The universe's dark matter bent light created only 380,000 years after the
Big Bang in the manner Einstein foresaw.
Using the very first light from the cosmos, astronomers have created the
most accurate map ever of enigmatic dark matter, and the "groundbreaking"
image may yet again demonstrate Einstein's correctness.
The new image depicts the huge matter tendrils that emerged just after the
cosmos blasted into existence. It was created using light that is 14 billion
years old from the chaotic Big Bang's aftermath. It turns out that these
tendrils' forms astonishingly match those that Einstein's general theory of
relativity anticipated.
The latest finding goes against earlier dark matter maps that suggested the
cosmic web, the vast system of interconnecting celestial superhighways
filled with hydrogen gas and dark matter that spans the cosmos, is less
clumpy than Einstein's theory anticipated. The scientists presented their
findings April 11 at the Yukawa Institute for Theoretical Physics in Japan's
Future Science with CMB x LSS conference.
According to a statement
issued by University of Pennsylvania cosmologist
Mathew Madhavacheril, "We have created a new mass map utilizing aberrations of light left over
from the Big Bang" . Surprisingly, it offers data that demonstrate that the
'lumpiness' of the universe and the rate at which it is expanding after 14
billion years of evolution are exactly what you'd anticipate from our
accepted cosmological model based on Einstein's theory of gravity.
Antimatter particles, which are similar to matter particles but have the
opposite electrical charges, are thought to have been abundant in the cosmos
that emerged from the Big Bang.
If matter and antimatter were created equally, they would have destroyed
all of the universe's matter as they destroy one another when they collide.

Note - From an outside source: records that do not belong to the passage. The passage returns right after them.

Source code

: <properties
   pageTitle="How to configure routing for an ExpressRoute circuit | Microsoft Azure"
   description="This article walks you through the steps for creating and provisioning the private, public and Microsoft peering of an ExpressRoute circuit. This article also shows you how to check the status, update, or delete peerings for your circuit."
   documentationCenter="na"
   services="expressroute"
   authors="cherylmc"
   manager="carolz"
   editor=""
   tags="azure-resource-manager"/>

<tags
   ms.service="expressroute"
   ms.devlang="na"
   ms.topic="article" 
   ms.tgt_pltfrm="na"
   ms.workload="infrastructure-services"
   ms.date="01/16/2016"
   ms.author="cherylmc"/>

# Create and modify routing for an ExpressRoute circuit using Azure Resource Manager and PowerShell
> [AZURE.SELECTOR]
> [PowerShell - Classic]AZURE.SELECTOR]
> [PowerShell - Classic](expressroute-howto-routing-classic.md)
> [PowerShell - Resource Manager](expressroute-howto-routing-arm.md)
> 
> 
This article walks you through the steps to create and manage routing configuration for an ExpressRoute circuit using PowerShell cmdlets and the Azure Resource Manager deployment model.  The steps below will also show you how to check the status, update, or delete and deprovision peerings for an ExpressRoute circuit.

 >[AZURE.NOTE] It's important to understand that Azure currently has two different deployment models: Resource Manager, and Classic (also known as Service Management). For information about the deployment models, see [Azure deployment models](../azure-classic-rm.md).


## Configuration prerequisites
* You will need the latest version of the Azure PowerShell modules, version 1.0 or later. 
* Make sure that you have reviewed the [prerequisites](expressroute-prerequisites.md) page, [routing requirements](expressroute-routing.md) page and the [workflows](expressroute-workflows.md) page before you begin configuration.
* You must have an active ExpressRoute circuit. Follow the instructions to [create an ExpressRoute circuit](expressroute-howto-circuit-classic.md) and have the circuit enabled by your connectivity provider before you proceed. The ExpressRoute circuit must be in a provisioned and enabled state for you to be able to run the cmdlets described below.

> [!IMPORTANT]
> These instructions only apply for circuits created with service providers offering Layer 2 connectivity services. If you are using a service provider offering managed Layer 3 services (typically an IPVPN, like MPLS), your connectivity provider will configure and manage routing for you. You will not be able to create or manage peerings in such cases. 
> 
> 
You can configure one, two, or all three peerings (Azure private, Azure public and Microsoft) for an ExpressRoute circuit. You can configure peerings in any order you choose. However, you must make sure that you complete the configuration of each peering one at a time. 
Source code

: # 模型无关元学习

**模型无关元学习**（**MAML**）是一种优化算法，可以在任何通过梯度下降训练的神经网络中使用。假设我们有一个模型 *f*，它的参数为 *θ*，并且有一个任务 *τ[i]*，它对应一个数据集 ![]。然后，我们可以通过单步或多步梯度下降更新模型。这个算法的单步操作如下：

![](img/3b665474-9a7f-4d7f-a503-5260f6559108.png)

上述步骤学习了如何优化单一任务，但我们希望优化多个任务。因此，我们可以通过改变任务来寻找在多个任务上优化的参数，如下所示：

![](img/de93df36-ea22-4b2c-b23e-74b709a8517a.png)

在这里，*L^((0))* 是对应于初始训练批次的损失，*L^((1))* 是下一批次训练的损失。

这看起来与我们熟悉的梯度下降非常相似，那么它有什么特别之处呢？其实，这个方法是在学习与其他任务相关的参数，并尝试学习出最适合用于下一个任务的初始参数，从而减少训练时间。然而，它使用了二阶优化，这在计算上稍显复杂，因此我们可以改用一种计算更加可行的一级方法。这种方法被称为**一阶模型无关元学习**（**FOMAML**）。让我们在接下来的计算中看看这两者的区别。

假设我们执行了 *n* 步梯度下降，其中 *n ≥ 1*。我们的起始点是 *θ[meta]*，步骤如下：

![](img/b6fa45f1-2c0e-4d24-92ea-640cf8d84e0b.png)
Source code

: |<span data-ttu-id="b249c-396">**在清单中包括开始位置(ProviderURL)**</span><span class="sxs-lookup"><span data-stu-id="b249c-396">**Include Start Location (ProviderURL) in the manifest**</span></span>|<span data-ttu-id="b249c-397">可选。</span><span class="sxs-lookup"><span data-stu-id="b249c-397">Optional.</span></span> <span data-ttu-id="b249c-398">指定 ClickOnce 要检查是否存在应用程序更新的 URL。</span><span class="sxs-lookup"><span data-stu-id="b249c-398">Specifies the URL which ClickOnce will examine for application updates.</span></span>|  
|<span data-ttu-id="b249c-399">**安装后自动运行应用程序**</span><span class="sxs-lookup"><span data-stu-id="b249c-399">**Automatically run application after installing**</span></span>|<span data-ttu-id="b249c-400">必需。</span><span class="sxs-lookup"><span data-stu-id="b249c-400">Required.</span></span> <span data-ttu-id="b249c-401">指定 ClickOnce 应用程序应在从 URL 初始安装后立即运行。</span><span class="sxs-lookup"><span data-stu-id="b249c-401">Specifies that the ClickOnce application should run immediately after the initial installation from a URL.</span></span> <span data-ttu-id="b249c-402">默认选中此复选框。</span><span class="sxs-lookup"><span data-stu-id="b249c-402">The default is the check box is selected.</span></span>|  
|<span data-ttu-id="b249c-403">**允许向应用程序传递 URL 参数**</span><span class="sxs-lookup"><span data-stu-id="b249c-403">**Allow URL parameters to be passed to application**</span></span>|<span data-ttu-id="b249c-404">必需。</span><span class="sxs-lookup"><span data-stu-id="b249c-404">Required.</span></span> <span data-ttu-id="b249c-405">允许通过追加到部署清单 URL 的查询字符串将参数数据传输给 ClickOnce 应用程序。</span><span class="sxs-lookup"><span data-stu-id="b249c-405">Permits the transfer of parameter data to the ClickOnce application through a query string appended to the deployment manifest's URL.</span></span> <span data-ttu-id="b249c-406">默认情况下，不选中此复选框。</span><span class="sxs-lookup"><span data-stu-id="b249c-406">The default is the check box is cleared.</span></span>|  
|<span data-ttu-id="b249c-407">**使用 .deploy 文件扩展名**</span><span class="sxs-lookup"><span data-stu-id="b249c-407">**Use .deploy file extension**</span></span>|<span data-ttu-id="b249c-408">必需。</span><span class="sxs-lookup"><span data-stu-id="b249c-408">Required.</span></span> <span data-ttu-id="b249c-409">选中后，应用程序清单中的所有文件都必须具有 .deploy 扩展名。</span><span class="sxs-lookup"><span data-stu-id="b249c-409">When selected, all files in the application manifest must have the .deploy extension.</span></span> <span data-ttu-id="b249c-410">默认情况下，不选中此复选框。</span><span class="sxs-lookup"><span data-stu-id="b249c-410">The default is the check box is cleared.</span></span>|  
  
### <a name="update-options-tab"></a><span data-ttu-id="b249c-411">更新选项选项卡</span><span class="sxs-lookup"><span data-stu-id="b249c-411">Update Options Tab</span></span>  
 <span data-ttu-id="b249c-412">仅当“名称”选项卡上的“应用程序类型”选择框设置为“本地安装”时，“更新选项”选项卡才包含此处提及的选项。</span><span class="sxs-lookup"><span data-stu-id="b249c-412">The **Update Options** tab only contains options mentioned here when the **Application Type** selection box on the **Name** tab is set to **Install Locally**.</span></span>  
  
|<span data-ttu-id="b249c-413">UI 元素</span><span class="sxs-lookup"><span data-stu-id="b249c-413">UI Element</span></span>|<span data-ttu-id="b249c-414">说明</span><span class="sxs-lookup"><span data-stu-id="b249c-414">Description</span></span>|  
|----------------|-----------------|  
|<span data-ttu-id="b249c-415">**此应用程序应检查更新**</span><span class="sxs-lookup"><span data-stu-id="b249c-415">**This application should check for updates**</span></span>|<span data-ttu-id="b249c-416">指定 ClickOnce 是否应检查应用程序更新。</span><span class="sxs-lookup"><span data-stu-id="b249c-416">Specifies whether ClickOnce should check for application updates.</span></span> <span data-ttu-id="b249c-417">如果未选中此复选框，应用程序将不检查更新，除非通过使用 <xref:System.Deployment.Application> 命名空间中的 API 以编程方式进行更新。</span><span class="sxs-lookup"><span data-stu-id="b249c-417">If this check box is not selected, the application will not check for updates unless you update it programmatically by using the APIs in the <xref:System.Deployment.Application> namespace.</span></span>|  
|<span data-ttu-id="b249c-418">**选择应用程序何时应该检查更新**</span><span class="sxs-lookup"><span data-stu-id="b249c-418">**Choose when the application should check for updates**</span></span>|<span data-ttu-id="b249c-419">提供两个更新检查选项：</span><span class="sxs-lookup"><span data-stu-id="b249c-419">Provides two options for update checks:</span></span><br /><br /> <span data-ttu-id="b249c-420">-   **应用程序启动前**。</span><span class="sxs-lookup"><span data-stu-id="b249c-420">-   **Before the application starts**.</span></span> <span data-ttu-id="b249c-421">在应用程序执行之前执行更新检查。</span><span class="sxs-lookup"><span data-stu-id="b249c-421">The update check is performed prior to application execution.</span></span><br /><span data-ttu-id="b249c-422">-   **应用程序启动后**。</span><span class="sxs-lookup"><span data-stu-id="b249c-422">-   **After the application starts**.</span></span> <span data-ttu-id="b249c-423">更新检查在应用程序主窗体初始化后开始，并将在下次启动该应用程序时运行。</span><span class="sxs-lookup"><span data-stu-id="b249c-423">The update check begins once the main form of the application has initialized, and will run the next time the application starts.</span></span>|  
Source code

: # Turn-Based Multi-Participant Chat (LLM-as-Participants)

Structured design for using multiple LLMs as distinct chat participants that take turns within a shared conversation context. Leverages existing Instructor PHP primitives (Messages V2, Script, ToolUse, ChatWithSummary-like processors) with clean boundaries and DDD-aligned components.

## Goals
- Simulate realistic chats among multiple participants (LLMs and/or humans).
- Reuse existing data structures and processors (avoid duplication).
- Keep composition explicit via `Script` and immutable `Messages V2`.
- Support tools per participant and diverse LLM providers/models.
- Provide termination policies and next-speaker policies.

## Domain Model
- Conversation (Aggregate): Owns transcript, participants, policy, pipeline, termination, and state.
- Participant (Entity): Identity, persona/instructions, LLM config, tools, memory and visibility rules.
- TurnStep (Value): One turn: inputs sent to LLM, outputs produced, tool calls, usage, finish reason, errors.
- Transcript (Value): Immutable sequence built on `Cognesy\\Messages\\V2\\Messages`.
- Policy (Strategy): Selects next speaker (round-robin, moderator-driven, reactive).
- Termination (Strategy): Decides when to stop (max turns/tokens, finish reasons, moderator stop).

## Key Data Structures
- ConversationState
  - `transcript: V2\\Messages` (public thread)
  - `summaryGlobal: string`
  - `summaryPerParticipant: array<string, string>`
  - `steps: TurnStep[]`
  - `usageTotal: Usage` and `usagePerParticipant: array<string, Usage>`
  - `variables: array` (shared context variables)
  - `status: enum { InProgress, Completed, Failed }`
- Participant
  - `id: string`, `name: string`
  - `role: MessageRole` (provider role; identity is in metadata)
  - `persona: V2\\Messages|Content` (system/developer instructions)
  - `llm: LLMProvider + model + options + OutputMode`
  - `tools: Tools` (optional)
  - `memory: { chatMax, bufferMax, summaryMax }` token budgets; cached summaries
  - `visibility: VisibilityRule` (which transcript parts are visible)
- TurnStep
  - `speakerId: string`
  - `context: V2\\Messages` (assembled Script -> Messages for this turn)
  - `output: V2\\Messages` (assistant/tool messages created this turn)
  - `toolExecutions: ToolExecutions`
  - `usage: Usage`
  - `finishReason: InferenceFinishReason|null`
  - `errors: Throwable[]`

Pockets of the initial plasma of the cosmos were, however, preserved by the
rapidly expanding fabric of space-time and a few helping quantum
disturbances.
Gravity then squeezed and heated these plasma pockets in accordance with
Einstein's theory of relativity, causing sound waves known as baryon
acoustic oscillations to ripple outward from the clumps at half the speed of
light. The baby cosmic web was formed as these enormous waves pushed out
matter that hadn't already been drawn in on themselves. It was made up of a
network of thin films that surrounded innumerable cosmic holes, much like a
nest of soap bubbles in a sink.
When this stuff cooled, it formed the earliest stars, which gathered into
matter-rich galaxies at the spots where the tangled threads of the web
met.
Yet, astronomers who studied the cosmic web in the past discovered what
appeared to be a huge disparity – the matter was noticeably more uniformly
dispersed and less lumpy than predicted. The fact that key components were
absent from existing cosmological models was a concerning indicator.
The Atacama Cosmology Telescope (ACT) of the U.S. National Science
Foundation (NSF) in Chile, which scanned a fourth of the whole night sky
from 2007 to 2022, was used by the researchers to investigate this apparent
disparity. The cosmic microwave background radiation (CMB), which was
produced barely 380,000 years after the Big Bang, was detected by the
telescope's highly sensitive microwave detector. The CMB's matter
concentrations were then mapped via gravitational lensing.
In a process known as gravitational lensing, light that is traveling
through a region of space-time that has been bent by strong gravitational
fields bends, warps, and twists until it forms an Einstein ring, which is an
extended arc. Dark matter, which makes up 85% of the universe's stuff but
cannot be directly viewed, can be found by gravitational lensing.
The new map refuted earlier ones created using visible light from galaxies
and demonstrated how much more accurate Einstein's original idea was than
previously believed.
It is still too early to say what this means for our overall understanding
of the early universe, but the researchers speculate that future maps
created using ACT data and new observations from the Simons Observatory, a
telescope being built in the Atacama Desert that can scan the sky 10 times
as quickly as ACT, may help to solve the baffling cosmic puzzle.